The Kastaniotis Lab at the University of Oulu in Finland has found evidence that yeast homolog, biotin protein ligase may be dually localized. We believe that Hlcs may have a mitochondrial targeting sequence (MTS) to help facilitate its dual localization in the mitochondria and cytosol. We manipulated the proposed MTS using a CRISPR editing methodology and measured lipoylation and respiration levels to determine if mitochondrial fatty acid synthesis (mtFAS) is affected. As I worked on my project it became clear that I would not be able to complete it in the allotted time, so I was given several other little projects that also investigated other proteins in a similar fashion but in yeast. I completed my research by acquiring various cloning techniques, something I was not previously familiar with but has been added to my set of research skills.

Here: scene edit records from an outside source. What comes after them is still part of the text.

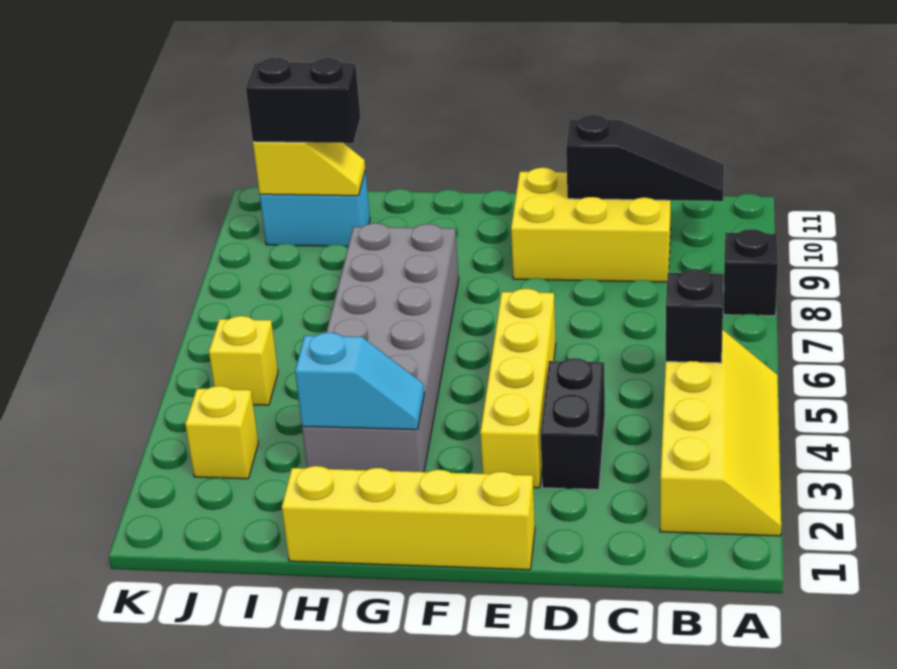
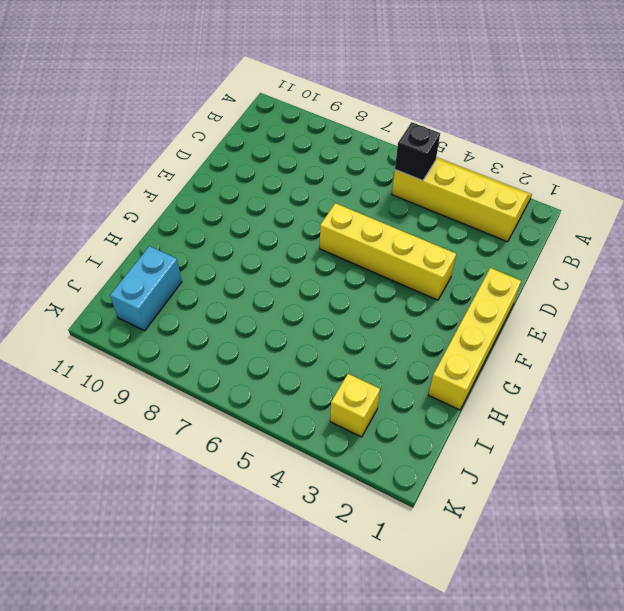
none -> black brick A8 level 1
none -> yellow brick C9:E10 level 1
none -> black brick D3:D4 level 1

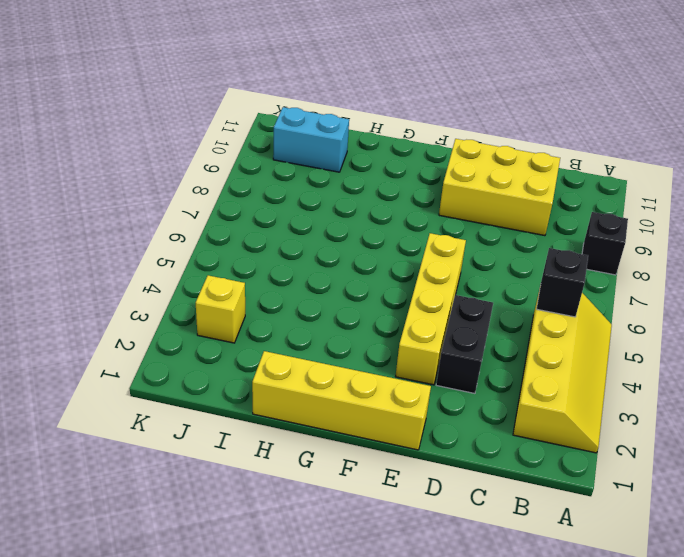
none -> grey brick G3:H8 level 1
none -> yellow brick J5 level 1
none -> black slope B10:D10 level 2 top D

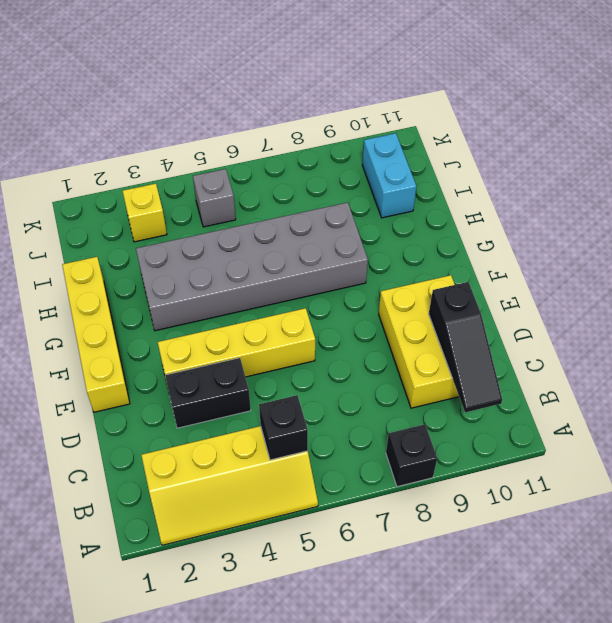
grey brick J5 level 1 -> yellow brick J5 level 1
none -> cyan slope G3:H3 level 2 top H
none -> yellow slope I10:J10 level 2 top J
none -> black brick I10:J10 level 3

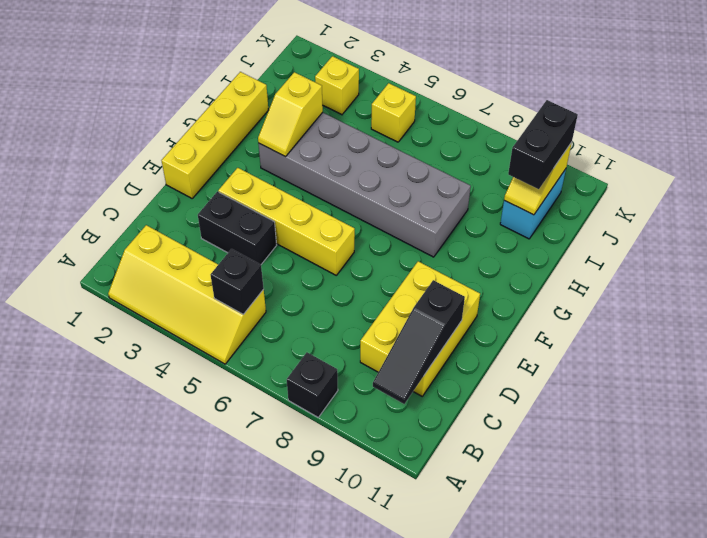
yellow slope G3:H3 level 2 top H -> cyan slope G3:H3 level 2 top H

While I went to Finland to gain research experience, I also hoped to experience the Finish culture. We get so comfortable and accustomed to the lifestyle in our hometown that spending more than a few days in a faraway place can be an eye opener. My first observation upon arrival was how beautiful the country was. Everything was clean and green - a vastly different scene from the desert in Tucson, Arizona. The weather was gloomy for most of my stay, but there was a period of a few weeks when the temperature was very pleasant. Anyone could tell the Finns appreciated good weather because the entire city would be out walking, skating, or biking around on the nicely paved paths that can take you just about anywhere. I used them extensively to go sightseeing. The paths were surrounded by beautiful forestry, a sight to see in itself. On one of these nice days, my lab mate Geoffray invited me to Tuira beach to swim in the river and play beach volleyball. Many people took advantage of the great weather to hang out there as well. It was the first time I had ever swam in a river. It was much colder than I would’ve preferred but the locals had other opinions.

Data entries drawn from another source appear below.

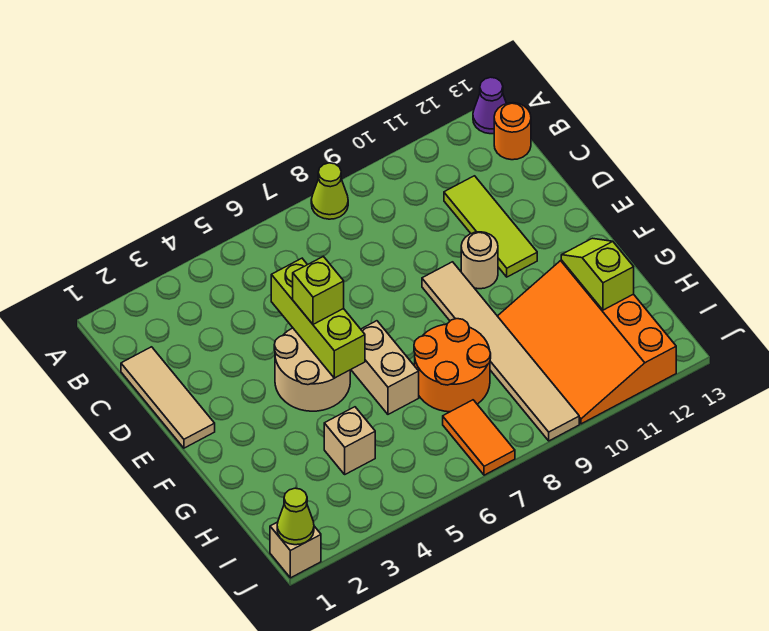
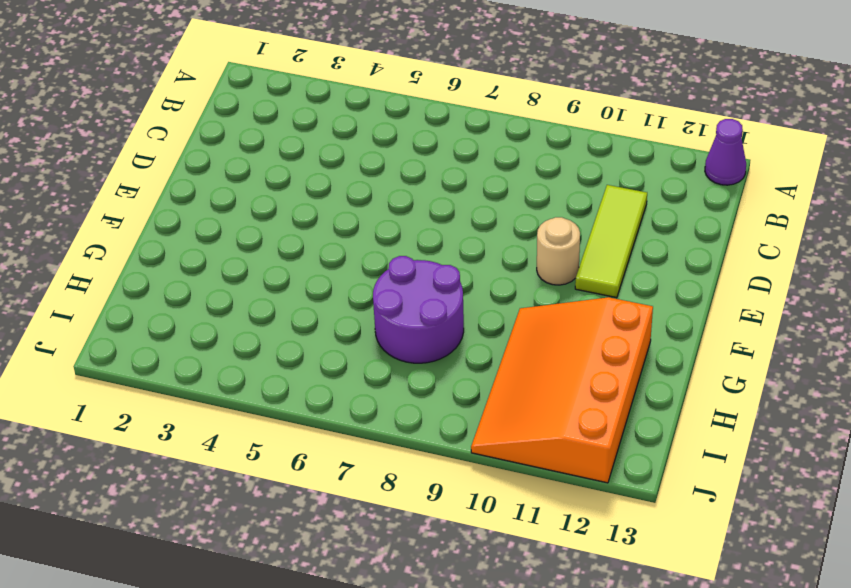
purple round brick G7:H8 level 1 -> orange round brick G7:H8 level 1
none -> lime cone A8 level 1
none -> orange round brick B13 level 1
none -> tan tile C1:E1 level 1

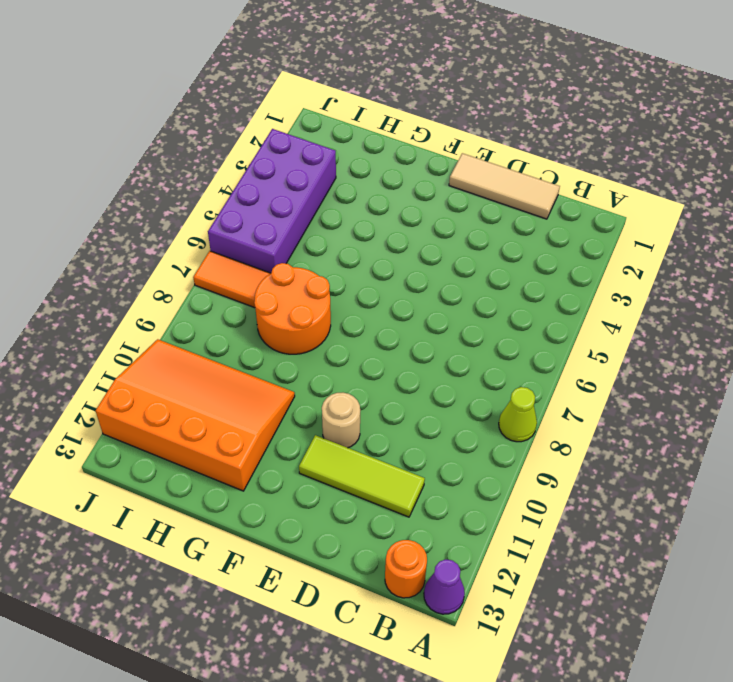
purple brick I3:J6 level 1 -> none
none -> tan round brick E4:F5 level 1
none -> tan tile E9:J9 level 1
none -> tan brick F6:G6 level 1

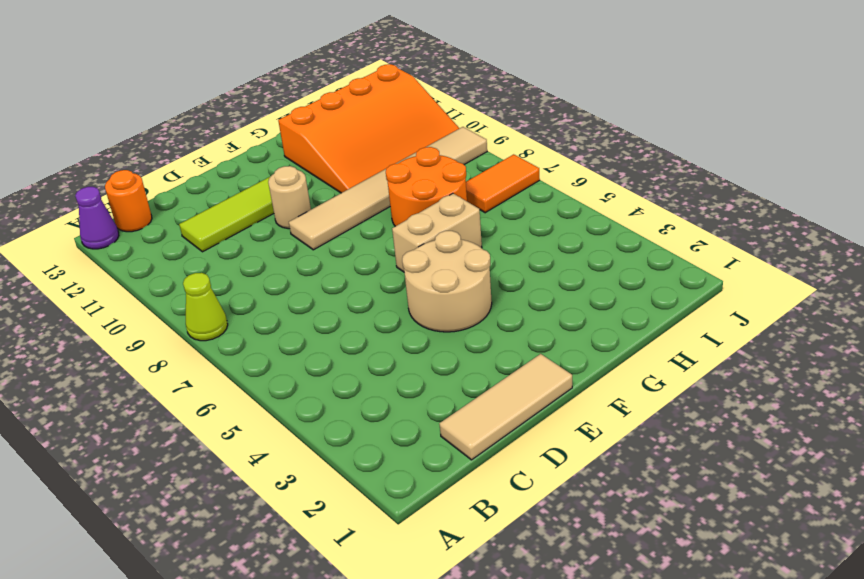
none -> tan brick H4 level 1
none -> tan brick J1 level 1
none -> lime brick D5:F5 level 2

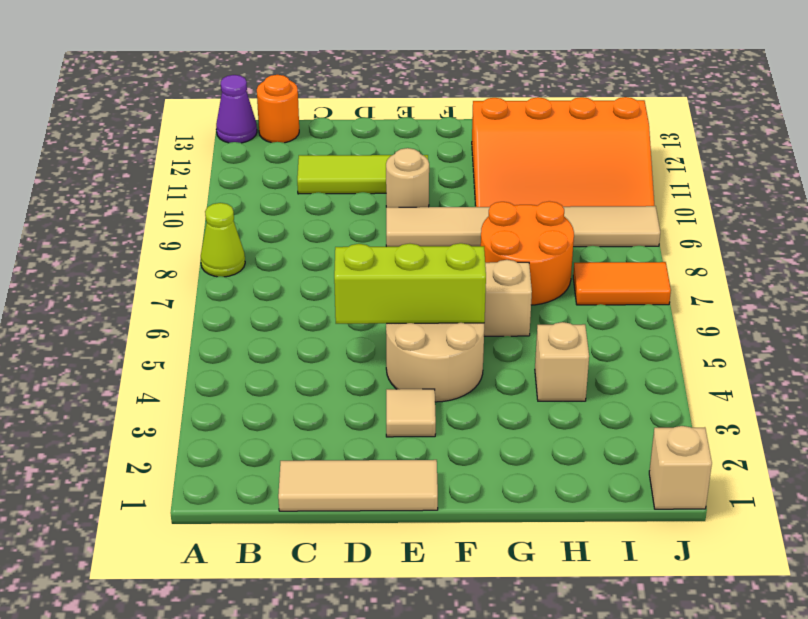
tan tile E3 level 1 -> none
none -> lime slope G12:H12 level 2 top H
none -> lime cone J1 level 2
none -> lime brick E5 level 3

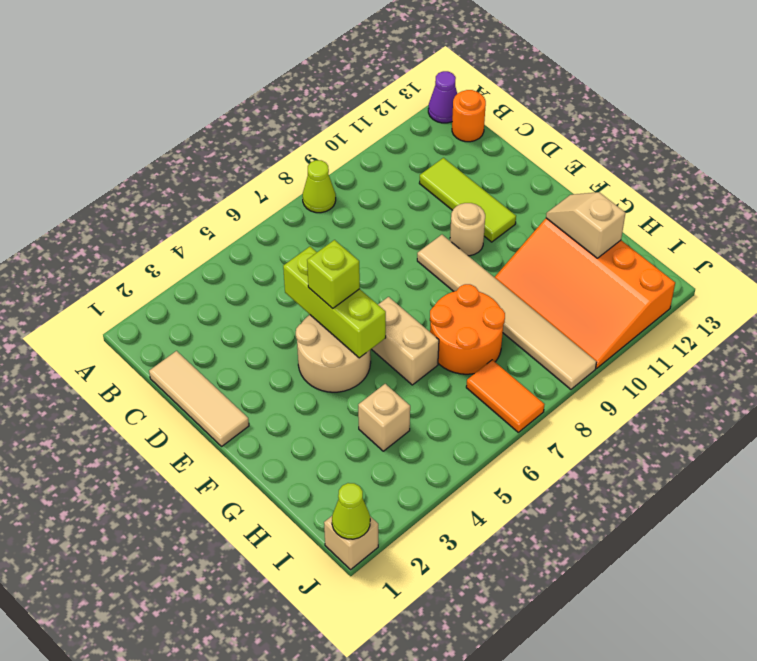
tan slope G12:H12 level 2 top H -> lime slope G12:H12 level 2 top H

Swimming in the river is a popular thing to do in Oulu, but enjoying time in sauna is the ultimate Finnish pastime. I was astonished to discover that just about every house/building would have a sauna. After trying one out for the first time, I found how relaxing it was and how nice it felt if it was a little cold out. The Finnish winter can be a rough one, with it always being nighttime and really cold (around -30C), and I could see how the sauna can help during those times. The sauna also felt so relaxing and good after going berry picking with another lab mate Antti. This was my first time picking blueberries, so I was excited. I geared up in boots and bug net clothes, and readied my berry scooper. After two hours in the woods and swampy areas, I probably collected as many mosquito bites as I did blueberries. The delicious wild blueberries and sauna afterwards were worth the bug bites though. I enjoyed my time in Finland so much that the only thing I would have done differently was to apply for an entire year in the BRAVO! Program. Then I could have work longer on my project and experienced more of the beautiful country of Finland.

I want to thank my PI, Dr. Carol Dieckmann, for mentoring me as I grow as a scientist. I would also like to thank Dr. Carol Bender for the help and opportunity to partake in BRAVO! And finally, I would like to thank Dr. Alex Kastaniotis and everyone I met in Finland for all the experiences and knowledge I have gained throughout my time in Finland.

This opportunity was funded in part by a grant to the University of Arizona from the National Institute of Health (MD001427).